El evangelio de este segundo domingo de Pascua nos presenta el primer final del evangelio de Juan. Antes de nuestro texto, el evangelio ha relatado la escena del sepulcro vacío (Jn 20,1-10) y la aparición de Jesús a María Magdalena (20,11-18). Después, se nos relatará la aparición de Jesús en el lago de Tiberíades (21,1-23) y el segundo final del evangelio, que recoge una impresionante hipérbole acerca de las acciones del Resucitado, que deja abierta para todo creyente la puerta de una relación abierta e interminable con Jesús, Señor de la Vida (21,24-25).
El texto evangélico, denso como pocos, nos presenta dos escenas principales. En la primera escena, la acción acontece “el primer día de la semana”, expresión típica para indicar el día de la resurrección, el día del domingo, el día por excelencia de la asamblea cristiana. La escena contiene dos momentos: a) la presencia de Jesús con los discípulos pero sin Tomás (vv. 19-23) y b) el diálogo de los discípulos con Tomás, una vez que está presente (vv. 24-25). La segunda escena transcurre “ocho días después”, cuando Jesús resucitado vuelve a estar con los discípulos y habla con Tomás, que ahora sí está con los demás compañeros (vv. 26-29). Los dos últimos versículos nos presentan la primera conclusión del evangelio joánico, con la finalidad para la que fue escrito (vv. 30-31).
Podemos analizar este evangelio desde tres niveles:
1. A nivel eclesiológico o discipular, básicamente es un texto de movimientos, de avances, de transformación: los discípulos, y tras ellos todos los creyentes, son invitados a pasar del miedo a la alegría, del estar cerrados al ser enviados, del no-ver al ver, del ver o no-ver al creer, del creer al vivir. Nada queda igual después de la Resurrección; se inicia un nuevo itinerario radicalmente transformado y transformador. El texto nos empuja a ponernos en movimiento y sentir el dinamismo de la Resurrección desde estos primeros días de Pascua.
2. A nivel cristológico, el evangelio subraya la bondad de Cristo Jesús, que no solo no reprocha a sus amigos el abandono y la soledad en que le dejaron durante la pasión, sino que les regala bondadosamente las primicias de su Pascua: el don de la paz y el don del Espíritu Santo con el perdón de los pecados. Jesús es el crucificado -sus marcas lo revelan- pero también el Mesías, el Señor, el Hijo de Dios, Dios mismo.
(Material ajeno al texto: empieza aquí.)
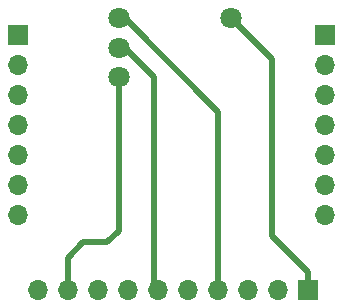
<source format=gbr>
%TF.GenerationSoftware,KiCad,Pcbnew,9.0.3*%
%TF.CreationDate,2025-08-30T15:17:24+02:00*%
%TF.ProjectId,rl_uc_module,726c5f75-635f-46d6-9f64-756c652e6b69,rev?*%
%TF.SameCoordinates,Original*%
%TF.FileFunction,Copper,L2,Bot*%
%TF.FilePolarity,Positive*%
%FSLAX46Y46*%
G04 Gerber Fmt 4.6, Leading zero omitted, Abs format (unit mm)*
G04 Created by KiCad (PCBNEW 9.0.3) date 2025-08-30 15:17:24*
%MOMM*%
%LPD*%
G01*
G04 APERTURE LIST*
%TA.AperFunction,ComponentPad*%
%ADD10R,1.700000X1.700000*%
%TD*%
%TA.AperFunction,ComponentPad*%
%ADD11O,1.700000X1.700000*%
%TD*%
%TA.AperFunction,ViaPad*%
%ADD12C,1.800000*%
%TD*%
%TA.AperFunction,Conductor*%
%ADD13C,0.500000*%
%TD*%
G04 APERTURE END LIST*
D10*
%TO.P,X3,1*%
%TO.N,Net-(U1-MTDI)*%
X111540000Y-114000000D03*
D11*
%TO.P,X3,2*%
%TO.N,Net-(U1-MTDO)*%
X109000000Y-114000000D03*
%TO.P,X3,3*%
%TO.N,Net-(U1-GND-Pad20)*%
X106460000Y-114000000D03*
%TO.P,X3,4*%
%TO.N,Net-(U1-EN)*%
X103920000Y-114000000D03*
%TO.P,X3,5*%
%TO.N,Net-(U1-MTCK)*%
X101380000Y-114000000D03*
%TO.P,X3,6*%
%TO.N,Net-(U1-MTMS)*%
X98840000Y-114000000D03*
%TO.P,X3,7*%
%TO.N,Net-(U1-D+)*%
X96300000Y-114000000D03*
%TO.P,X3,8*%
%TO.N,Net-(U1-D-)*%
X93760000Y-114000000D03*
%TO.P,X3,9*%
%TO.N,Net-(U1-BAT-)*%
X91220000Y-114000000D03*
%TO.P,X3,10*%
%TO.N,Net-(U1-BAT+)*%
X88680000Y-114000000D03*
%TD*%
D10*
%TO.P,X1,1*%
%TO.N,Net-(U1-TCH1_GPIO1_A0_D0)*%
X87000000Y-92420000D03*
D11*
%TO.P,X1,2*%
%TO.N,Net-(U1-TCH2_GPIO2_A1_D1)*%
X87000000Y-94960000D03*
%TO.P,X1,3*%
%TO.N,Net-(U1-TCH3_GPIO3_A2_D2)*%
X87000000Y-97500000D03*
%TO.P,X1,4*%
%TO.N,Net-(U1-TCH4_GPIO4_A3_D3)*%
X87000000Y-100040000D03*
%TO.P,X1,5*%
%TO.N,Net-(U1-TCH5_GPIO5_A4_D4_SDA)*%
X87000000Y-102580000D03*
%TO.P,X1,6*%
%TO.N,Net-(U1-TCH6_GPIO6_A5_D5_SCL)*%
X87000000Y-105120000D03*
%TO.P,X1,7*%
%TO.N,Net-(U1-GPIO43_TX_D6)*%
X87000000Y-107660000D03*
%TD*%
D10*
%TO.P,X2,1*%
%TO.N,Net-(U1-5V)*%
X113000000Y-92420000D03*
D11*
%TO.P,X2,2*%
%TO.N,Net-(U1-GND-Pad13)*%
X113000000Y-94960000D03*
%TO.P,X2,3*%
%TO.N,Net-(U1-3V3)*%
X113000000Y-97500000D03*
%TO.P,X2,4*%
%TO.N,Net-(U1-TCH9_GPIO9_A10_D10_MOSI)*%
X113000000Y-100040000D03*
%TO.P,X2,5*%
%TO.N,Net-(U1-TCH8_GPIO8_A9_D9_MISO)*%
X113000000Y-102580000D03*
%TO.P,X2,6*%
%TO.N,Net-(U1-TCH7_GPIO7_A8_D8_SCK)*%
X113000000Y-105120000D03*
%TO.P,X2,7*%
%TO.N,Net-(U1-GPIO44_D7_RX)*%
X113000000Y-107660000D03*
%TD*%
D12*
%TO.N,Net-(U1-MTMS)*%
X95500000Y-93500000D03*
%TO.N,Net-(U1-EN)*%
X95500000Y-91000000D03*
%TO.N,Net-(U1-MTDI)*%
X105000000Y-91000000D03*
%TO.N,Net-(U1-BAT-)*%
X95500000Y-96000000D03*
%TD*%
D13*
%TO.N,Net-(U1-MTMS)*%
X98500000Y-113660000D02*
X98840000Y-114000000D01*
X98500000Y-96000000D02*
X98500000Y-113660000D01*
X96000000Y-93500000D02*
X98500000Y-96000000D01*
X95500000Y-93500000D02*
X96000000Y-93500000D01*
%TO.N,Net-(U1-EN)*%
X103920000Y-98920000D02*
X103920000Y-114000000D01*
X95500000Y-91000000D02*
X96000000Y-91000000D01*
X96000000Y-91000000D02*
X103920000Y-98920000D01*
%TO.N,Net-(U1-MTDI)*%
X105000000Y-91000000D02*
X108500000Y-94500000D01*
X108500000Y-94500000D02*
X108500000Y-109500000D01*
X108500000Y-109500000D02*
X111540000Y-112540000D01*
X111540000Y-112540000D02*
X111540000Y-114000000D01*
%TO.N,Net-(U1-BAT-)*%
X95500000Y-96000000D02*
X95500000Y-109000000D01*
X91220000Y-111280000D02*
X91220000Y-114000000D01*
X95500000Y-109000000D02*
X94500000Y-110000000D01*
X94500000Y-110000000D02*
X92500000Y-110000000D01*
X92500000Y-110000000D02*
X91220000Y-111280000D01*
%TD*%
M02*

</source>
Ha de tener, por tanto, un decisivo papel en nuestra vida, radicada en él, y, habiendo experimentado su bondad y sus dones, responder en consecuencia con un estilo de vida derivado de él.
3. A nivel teológico, es impresionante la densa riqueza del misterio de Dios: Padre que envía, Hijo y Señor que pacifica, Espíritu Santo que perdona los pecados. Tanto dinamismo de amor de Dios suele chocar con la excesiva modorra espiritual que acompaña a quienes creemos. El texto nos estimula a profundizar en nuestra relación con el misterio inagotable de un Dios dinámico y transformador.
Por lo demás, tres veces repite Jesús el saludo: “¡Paz a vosotros!”. La paz, como experiencia discipular y también como misión de los seguidores y seguidoras de Jesús, es la marca de quienes están “habitados” por Jesús. Y esa paz, que es un don del Resucitado, se vuelve tarea de los discípulos en el envío. La paz puede llamarse, en este Año Jubilar, misericordia. Y así comprender que somos enviados a restañar con el bálsamo de la misericordia las heridas de este mundo tan herido por la violencia y los desencuentros.
Al final, la conclusión del evangelio nos indica la finalidad para la que fue escrito: para que creamos en Jesús y para que esa fe-confianza-adhesión a él fecunde la vida y la haga más plena, más digna, colmada de la dicha de Dios. Pongámonos en movimiento.